(Collected data)
○ ○ ○ ○ ○
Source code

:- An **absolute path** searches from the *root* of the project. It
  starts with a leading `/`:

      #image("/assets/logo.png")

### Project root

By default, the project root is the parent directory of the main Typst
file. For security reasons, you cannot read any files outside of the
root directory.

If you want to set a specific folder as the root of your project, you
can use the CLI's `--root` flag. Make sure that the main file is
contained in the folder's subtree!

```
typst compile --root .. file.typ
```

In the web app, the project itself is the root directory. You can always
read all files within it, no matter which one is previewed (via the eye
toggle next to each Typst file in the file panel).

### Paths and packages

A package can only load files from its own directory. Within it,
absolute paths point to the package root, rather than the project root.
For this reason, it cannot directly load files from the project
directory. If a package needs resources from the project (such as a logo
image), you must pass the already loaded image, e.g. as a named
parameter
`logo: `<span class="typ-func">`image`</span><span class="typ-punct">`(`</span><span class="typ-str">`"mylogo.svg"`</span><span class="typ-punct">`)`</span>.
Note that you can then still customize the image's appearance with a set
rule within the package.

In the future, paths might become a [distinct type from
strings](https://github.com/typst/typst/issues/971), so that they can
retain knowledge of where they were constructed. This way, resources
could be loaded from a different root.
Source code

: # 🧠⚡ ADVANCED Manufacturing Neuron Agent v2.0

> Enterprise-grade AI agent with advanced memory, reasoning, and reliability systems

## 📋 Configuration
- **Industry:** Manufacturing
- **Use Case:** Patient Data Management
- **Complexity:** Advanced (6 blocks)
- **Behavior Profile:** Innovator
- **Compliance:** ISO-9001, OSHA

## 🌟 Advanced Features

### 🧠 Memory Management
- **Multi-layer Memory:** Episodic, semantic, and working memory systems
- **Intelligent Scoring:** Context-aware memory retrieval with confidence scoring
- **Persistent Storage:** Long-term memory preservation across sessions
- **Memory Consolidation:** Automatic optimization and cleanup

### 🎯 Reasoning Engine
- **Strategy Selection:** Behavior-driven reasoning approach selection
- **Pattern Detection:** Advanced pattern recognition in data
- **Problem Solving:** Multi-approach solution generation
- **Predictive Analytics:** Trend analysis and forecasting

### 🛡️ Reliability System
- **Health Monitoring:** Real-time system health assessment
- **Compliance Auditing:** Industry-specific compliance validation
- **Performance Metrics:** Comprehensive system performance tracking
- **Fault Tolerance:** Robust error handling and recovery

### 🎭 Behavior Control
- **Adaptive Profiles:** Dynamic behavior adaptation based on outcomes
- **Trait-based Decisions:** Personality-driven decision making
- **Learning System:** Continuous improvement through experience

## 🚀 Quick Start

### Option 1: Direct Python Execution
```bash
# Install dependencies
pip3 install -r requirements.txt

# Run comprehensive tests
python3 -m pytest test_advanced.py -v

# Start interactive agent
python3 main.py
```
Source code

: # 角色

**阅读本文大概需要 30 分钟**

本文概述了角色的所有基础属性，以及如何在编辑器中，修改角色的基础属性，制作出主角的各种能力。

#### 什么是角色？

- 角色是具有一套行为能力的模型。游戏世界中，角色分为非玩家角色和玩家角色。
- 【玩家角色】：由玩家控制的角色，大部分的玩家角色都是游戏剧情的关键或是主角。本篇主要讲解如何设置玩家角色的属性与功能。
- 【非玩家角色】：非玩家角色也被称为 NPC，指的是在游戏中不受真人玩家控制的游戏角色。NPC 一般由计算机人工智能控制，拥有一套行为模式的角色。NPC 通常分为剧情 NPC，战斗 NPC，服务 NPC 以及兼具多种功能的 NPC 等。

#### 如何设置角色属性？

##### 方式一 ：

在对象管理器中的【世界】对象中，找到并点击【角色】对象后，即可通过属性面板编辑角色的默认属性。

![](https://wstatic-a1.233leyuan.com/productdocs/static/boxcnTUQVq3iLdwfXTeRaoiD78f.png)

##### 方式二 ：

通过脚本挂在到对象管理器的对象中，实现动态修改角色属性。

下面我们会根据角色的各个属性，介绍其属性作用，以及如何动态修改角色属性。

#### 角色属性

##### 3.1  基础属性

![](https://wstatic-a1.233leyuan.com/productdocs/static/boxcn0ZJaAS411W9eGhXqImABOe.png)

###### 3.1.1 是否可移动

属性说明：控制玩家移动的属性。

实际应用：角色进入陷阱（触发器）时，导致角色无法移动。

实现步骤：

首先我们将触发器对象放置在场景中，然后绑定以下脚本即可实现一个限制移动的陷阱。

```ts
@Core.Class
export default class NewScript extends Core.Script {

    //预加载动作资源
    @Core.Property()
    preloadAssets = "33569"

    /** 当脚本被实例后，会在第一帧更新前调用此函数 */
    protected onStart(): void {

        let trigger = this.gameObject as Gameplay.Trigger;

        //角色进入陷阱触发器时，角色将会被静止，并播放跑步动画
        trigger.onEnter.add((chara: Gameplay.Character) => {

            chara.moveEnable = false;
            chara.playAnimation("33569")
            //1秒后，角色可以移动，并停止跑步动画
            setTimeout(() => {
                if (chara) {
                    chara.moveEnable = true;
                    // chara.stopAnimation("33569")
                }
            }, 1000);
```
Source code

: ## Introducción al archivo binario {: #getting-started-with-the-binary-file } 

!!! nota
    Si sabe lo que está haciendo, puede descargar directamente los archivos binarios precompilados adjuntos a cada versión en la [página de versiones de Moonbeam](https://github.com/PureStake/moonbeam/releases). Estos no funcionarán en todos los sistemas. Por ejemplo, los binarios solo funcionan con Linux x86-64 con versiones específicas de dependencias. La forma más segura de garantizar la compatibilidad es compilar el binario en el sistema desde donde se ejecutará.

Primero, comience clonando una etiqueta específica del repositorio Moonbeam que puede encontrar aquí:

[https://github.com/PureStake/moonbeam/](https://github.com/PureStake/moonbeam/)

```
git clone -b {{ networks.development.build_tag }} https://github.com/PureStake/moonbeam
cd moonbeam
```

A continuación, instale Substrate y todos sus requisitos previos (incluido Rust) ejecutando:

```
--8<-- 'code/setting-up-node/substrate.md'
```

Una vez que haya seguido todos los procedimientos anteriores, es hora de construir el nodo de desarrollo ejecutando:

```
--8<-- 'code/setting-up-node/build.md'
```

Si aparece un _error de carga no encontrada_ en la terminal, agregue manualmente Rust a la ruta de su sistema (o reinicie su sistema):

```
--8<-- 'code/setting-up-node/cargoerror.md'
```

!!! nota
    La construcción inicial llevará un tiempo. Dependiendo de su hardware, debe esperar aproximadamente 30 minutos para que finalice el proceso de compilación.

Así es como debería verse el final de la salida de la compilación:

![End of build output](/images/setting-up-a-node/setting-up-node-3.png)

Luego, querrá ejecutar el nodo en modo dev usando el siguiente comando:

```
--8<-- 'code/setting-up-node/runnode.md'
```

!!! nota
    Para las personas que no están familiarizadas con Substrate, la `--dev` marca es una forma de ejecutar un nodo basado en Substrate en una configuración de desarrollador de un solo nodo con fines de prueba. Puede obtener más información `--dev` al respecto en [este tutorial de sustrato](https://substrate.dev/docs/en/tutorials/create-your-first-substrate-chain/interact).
○ ○ ○ ○ ○
Using the data above, print exactly the lines from the line that contains "- **Compliance:** ISO-9001, OSHA" through the line that contains "- **Intelligent Scoring:**", with both included.

Exercise answer:
- **Compliance:** ISO-9001, OSHA

## 🌟 Advanced Features

### 🧠 Memory Management
- **Multi-layer Memory:** Episodic, semantic, and working memory systems
- **Intelligent Scoring:** Context-aware memory retrieval with confidence scoring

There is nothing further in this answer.